I would like to create DLLs on windows for a Fortran project (in fact Fortran+C). I get a trouble I do not meet on Linux when a dll depends on another one.
Here is a short example :
file dll1.f90
module dll1
implicit none
contains
subroutine test1
write(*,*) "test1 ok"
end subroutine
end module
file dll2.f90
module dll2
use dll1,only : test1
implicit none
contains
subroutine test2
call test1
end subroutine
end module
File main.f90
program main
use dll2, only : test2
implicit none
call test2
end program
Linux commands (file run.bash)
gfortran -shared -fPIC -o libdll1.so dll1.f90
gfortran -shared -fPIC -o libdll2.so dll2.f90
gfortran -o main.exe main.f90 -I. -L. -ldll2 -ldll1
export LD_LIBRARY_PATH="./"
./main.exe
Windows commands (file run.bat)
gfortran -shared -fPIC -o dll1.dll dll1.f90
gfortran -shared -fPIC -o dll2.dll dll2.f90
gfortran -o main.exe main.f90 -I. -L. -ldll2 -ldll1
.\main.exe
On Windows, I get the first error message at the second instruction :
undefined reference to __dll1_MOD_test1 (ld message)

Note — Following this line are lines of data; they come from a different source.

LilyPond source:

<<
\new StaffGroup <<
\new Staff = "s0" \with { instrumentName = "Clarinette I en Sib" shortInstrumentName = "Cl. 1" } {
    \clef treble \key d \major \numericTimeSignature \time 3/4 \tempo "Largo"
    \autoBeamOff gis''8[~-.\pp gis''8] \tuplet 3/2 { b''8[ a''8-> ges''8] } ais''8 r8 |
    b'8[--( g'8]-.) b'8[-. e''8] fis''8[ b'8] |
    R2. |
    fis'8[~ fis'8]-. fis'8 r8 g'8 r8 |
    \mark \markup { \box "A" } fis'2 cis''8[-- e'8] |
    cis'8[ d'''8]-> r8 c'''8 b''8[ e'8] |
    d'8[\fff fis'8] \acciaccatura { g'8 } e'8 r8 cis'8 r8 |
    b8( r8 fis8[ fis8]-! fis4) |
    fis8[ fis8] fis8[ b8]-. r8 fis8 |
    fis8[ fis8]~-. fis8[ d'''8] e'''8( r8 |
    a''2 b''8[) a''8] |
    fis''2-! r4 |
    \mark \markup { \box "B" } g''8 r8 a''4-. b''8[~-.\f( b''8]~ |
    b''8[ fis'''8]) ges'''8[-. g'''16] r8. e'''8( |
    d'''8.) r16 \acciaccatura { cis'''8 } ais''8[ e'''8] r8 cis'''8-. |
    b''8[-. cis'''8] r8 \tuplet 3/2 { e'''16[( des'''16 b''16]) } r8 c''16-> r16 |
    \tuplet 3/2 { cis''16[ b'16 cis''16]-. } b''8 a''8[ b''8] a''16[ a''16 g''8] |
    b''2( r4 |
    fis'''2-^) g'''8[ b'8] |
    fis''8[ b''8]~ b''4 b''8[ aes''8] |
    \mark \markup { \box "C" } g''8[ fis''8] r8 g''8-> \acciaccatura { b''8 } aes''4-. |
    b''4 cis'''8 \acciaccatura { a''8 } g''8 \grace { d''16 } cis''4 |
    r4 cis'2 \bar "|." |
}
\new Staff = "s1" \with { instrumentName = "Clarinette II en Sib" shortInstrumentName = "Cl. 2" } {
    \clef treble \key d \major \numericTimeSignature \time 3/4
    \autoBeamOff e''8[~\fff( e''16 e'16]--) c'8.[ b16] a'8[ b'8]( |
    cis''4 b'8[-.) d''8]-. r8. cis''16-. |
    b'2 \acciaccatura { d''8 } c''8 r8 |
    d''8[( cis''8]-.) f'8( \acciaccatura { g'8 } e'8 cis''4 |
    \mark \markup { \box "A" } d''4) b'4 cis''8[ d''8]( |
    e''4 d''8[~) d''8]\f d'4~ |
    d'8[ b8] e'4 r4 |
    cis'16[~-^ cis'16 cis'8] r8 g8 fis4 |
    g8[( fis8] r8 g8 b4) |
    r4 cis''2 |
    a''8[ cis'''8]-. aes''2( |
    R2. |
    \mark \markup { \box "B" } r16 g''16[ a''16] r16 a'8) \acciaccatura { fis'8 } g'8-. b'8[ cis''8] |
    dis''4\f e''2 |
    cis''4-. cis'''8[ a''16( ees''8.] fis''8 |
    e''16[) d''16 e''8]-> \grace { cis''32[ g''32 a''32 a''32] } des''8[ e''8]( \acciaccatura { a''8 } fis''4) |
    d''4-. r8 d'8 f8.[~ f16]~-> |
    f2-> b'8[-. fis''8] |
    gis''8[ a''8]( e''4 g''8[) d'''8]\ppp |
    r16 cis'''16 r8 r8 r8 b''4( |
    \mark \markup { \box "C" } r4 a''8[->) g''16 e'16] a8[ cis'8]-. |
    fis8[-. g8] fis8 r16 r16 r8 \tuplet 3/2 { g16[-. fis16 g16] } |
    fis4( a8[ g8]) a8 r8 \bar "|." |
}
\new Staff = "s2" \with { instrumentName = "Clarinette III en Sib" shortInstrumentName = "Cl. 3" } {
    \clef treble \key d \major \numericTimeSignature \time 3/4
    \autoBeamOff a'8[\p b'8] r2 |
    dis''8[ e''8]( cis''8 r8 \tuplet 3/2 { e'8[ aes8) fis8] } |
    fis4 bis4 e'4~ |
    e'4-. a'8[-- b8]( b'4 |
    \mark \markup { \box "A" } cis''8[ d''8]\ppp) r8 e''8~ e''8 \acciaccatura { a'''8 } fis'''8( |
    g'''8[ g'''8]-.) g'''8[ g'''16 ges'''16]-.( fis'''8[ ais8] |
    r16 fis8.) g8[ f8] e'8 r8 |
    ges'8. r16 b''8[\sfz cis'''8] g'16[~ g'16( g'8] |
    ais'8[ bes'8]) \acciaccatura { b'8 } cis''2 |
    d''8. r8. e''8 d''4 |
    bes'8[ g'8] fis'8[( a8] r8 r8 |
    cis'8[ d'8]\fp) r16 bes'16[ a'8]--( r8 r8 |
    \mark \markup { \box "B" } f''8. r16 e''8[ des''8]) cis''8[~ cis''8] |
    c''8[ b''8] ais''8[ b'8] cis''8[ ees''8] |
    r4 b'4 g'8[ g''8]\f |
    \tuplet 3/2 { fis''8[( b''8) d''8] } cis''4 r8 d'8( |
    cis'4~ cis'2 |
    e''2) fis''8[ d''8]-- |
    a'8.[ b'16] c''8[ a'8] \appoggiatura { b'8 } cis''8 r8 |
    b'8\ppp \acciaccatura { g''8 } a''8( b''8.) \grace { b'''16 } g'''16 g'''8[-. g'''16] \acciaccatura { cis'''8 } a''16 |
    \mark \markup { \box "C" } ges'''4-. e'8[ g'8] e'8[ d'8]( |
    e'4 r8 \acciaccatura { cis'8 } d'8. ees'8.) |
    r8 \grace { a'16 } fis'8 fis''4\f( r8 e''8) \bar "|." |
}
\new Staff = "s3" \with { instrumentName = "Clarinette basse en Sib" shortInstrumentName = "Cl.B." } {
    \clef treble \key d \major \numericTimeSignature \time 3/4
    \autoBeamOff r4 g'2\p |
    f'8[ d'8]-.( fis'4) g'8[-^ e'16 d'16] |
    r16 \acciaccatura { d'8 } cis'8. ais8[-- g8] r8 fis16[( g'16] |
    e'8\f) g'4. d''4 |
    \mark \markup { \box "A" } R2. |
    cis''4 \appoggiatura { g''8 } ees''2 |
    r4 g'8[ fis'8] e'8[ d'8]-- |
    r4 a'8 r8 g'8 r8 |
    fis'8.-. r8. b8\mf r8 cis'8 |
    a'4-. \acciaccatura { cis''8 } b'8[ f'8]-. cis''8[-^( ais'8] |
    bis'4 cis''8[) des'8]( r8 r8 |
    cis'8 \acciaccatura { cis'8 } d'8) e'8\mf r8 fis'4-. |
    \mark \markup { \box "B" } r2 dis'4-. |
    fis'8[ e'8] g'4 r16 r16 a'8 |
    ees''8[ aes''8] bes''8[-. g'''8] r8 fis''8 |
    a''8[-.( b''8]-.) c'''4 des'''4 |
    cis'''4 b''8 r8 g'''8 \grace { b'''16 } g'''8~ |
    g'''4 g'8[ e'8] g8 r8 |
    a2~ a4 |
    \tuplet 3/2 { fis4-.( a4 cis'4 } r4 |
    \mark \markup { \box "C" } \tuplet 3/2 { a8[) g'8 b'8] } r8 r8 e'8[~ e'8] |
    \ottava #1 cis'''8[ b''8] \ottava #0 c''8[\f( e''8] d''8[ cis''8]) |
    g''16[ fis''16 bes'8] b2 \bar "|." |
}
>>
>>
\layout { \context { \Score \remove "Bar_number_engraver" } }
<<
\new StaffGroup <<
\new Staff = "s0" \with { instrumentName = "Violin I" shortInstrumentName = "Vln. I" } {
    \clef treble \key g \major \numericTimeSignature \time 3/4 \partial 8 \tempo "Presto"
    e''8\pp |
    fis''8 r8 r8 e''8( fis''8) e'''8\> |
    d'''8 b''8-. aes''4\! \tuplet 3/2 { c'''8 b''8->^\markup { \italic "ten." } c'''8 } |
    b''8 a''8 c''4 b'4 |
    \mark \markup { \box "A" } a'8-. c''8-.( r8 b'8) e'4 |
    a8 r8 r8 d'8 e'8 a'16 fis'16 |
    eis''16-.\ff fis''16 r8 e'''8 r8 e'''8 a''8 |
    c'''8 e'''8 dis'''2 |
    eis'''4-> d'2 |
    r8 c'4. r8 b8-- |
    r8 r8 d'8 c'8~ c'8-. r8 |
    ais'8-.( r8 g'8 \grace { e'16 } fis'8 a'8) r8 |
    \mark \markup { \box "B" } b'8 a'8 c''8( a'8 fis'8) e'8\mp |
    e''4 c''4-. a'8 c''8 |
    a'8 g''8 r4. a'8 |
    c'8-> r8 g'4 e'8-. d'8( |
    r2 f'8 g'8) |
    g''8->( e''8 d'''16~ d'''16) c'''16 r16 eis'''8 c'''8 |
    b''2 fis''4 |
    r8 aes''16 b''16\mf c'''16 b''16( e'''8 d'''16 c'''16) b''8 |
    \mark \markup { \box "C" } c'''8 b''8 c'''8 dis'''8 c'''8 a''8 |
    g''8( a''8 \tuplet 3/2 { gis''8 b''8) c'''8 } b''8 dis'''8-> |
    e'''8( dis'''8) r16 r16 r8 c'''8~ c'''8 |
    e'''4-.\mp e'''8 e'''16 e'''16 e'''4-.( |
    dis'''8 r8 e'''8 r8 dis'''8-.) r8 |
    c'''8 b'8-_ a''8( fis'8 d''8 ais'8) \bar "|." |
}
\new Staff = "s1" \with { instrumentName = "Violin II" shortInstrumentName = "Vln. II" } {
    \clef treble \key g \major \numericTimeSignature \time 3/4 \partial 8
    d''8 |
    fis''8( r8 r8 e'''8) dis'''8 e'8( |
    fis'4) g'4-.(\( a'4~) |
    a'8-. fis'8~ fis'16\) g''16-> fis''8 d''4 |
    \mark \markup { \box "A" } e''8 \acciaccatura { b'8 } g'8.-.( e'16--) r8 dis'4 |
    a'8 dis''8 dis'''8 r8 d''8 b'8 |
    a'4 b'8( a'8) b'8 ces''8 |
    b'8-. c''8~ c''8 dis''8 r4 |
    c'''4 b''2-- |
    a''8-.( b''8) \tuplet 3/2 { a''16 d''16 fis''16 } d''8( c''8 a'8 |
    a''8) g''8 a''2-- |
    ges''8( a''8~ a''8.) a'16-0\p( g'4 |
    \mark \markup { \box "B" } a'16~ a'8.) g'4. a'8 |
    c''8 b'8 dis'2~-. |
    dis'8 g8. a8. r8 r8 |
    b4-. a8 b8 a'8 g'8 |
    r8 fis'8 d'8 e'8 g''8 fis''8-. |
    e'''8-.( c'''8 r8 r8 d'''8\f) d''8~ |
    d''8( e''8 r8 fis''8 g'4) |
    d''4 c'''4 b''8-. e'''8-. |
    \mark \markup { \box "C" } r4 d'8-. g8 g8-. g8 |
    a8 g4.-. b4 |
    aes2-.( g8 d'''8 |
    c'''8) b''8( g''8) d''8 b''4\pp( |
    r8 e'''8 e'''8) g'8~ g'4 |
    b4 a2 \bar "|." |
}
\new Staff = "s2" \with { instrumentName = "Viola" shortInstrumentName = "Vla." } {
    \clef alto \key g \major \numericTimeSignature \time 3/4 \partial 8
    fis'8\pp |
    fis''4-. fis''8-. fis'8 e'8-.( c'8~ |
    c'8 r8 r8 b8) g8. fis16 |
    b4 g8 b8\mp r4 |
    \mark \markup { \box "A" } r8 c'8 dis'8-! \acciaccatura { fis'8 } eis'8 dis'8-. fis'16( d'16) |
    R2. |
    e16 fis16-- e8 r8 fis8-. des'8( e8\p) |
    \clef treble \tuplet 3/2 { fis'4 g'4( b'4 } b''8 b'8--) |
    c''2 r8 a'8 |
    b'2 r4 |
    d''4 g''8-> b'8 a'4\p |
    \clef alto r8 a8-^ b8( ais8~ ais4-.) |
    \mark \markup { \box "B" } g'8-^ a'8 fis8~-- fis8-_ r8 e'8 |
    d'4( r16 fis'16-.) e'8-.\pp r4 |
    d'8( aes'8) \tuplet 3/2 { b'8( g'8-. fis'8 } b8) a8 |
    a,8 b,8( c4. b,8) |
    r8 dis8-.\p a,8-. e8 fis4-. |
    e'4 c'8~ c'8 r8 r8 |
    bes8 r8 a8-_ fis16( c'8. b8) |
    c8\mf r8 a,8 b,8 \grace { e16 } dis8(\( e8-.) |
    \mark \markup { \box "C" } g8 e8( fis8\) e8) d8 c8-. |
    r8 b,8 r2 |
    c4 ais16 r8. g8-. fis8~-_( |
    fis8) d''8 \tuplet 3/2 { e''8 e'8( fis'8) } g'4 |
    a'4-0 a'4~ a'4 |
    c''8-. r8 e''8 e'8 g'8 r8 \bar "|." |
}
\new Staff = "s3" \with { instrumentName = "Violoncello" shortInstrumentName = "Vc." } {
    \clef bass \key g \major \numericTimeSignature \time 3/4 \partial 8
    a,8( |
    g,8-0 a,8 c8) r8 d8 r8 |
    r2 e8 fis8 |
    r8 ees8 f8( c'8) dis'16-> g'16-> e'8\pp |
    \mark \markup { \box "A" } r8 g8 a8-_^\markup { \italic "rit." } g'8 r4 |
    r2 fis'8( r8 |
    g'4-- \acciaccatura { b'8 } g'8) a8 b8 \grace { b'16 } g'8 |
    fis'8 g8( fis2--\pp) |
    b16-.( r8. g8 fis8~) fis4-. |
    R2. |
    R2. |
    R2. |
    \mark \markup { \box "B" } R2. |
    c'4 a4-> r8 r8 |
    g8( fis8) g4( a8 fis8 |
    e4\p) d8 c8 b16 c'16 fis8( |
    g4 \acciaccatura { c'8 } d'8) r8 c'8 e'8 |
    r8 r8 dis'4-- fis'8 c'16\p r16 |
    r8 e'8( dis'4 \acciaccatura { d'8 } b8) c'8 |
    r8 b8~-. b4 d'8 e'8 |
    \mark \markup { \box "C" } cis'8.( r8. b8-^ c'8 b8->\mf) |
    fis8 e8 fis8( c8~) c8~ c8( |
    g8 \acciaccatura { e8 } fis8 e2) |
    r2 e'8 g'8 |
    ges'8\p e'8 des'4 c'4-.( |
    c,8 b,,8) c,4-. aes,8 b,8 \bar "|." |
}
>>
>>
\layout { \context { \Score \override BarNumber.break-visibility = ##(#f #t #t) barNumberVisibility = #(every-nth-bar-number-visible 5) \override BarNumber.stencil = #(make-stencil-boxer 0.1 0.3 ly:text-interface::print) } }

I can solve this trouble in modifying the second instruction as follows :
gfortran -shared -fPIC -o dll2.dll dll2.f90 -L . -ldll1
But this modification is not convenient for several reasons :
if a dll depends on many dlls, then its size becomes very large (it seems to contain all the sub dlls)
the size of the executable program is large as well
I get a much more reasonable result using classical libraries instead of dlls
Linux file sizes :
[coul@localhost dll]$ ls -al
total 68
drwxrwxr-x 2 coul coul 4096 29 déc. 12:09 .
drwxrwxr-x. 7 coul coul 4096 29 déc. 11:46 ..
-rw-rw-r-- 1 coul coul 118 29 déc. 11:25 dll1.f90
-rw-rw-r-- 1 coul coul 204 29 déc. 12:09 dll1.mod
-rw-rw-r-- 1 coul coul 132 29 déc. 11:29 dll2.f90
-rw-rw-r-- 1 coul coul 237 29 déc. 12:09 dll2.mod
-rwxrwxr-x 1 coul coul 8184 29 déc. 12:09 libdll1.so
-rwxrwxr-x 1 coul coul 7920 29 déc. 12:09 libdll2.so
-rwxrwxr-x 1 coul coul 8712 29 déc. 12:09 main.exe
-rw-rw-r-- 1 coul coul 82 29 déc. 11:27 main.f90
-rwxrwxr-x 1 coul coul 183 29 déc. 11:38 run.bash
-rw-rw-r-- 1 coul coul 151 29 déc. 11:55 run.bat
Windows file sizes
29/12/2017 11:53 <DIR> .
29/12/2017 11:53 <DIR> ..
29/12/2017 11:53 2 264 764 dll1.dll
29/12/2017 11:25 118 dll1.f90
29/12/2017 11:50 204 dll1.mod
29/12/2017 11:53 51 814 dll2.dll
29/12/2017 11:29 132 dll2.f90
29/12/2017 11:50 237 dll2.mod
29/12/2017 11:53 2 264 671 main.exe
29/12/2017 11:27 82 main.f90
29/12/2017 11:38 183 run.bash
29/12/2017 11:53 162 run.bat
So my question is : how to solve these drawbacks ?
There is a difference in philosophy between the two operating systems in terms of how symbols are resolved for load time dynamic linking. In linux, the resolution of the name of the library that provides a particular symbol can be deferred till load time, while in Windows the name of the library that will provide a symbol must be resolved at link time.
Consequently, under linux you can link the libdll2.so shared library without providing any information to the linker about the location of the object code for the test1 procedure, while linking dll2 on Windows requires something akin to the -ldll1
command option. When linking the final executable on Windows, you then do not need to repeat the -ldll1
specification.
I cannot reproduce your observations with the modified link process on Windows with the Msys2 mingw-64 x86_64 toolchain.
$ gfortran -shared -fPIC -o dll1.dll dll1.f90
$ gfortran -shared -fPIC -o dll2.dll dll2.f90 -L. -ldll1
$ gfortran -o main main.f90 -L. -ldll2
$ ./main.exe
test1 ok
$ du -b *
330013 dll1.dll
125 dll1.f90
204 dll1.mod
329573 dll2.dll
140 dll2.f90
237 dll2.mod
398054 main.exe
87 main.f90
Inspection of the dll and exe executable modules show the expected symbol imports and exports, and runtime debugging shows that execution is being transferred between executable modules.
Note that stripping debugging symbols will spectacularly reduce EXE and DLL file size.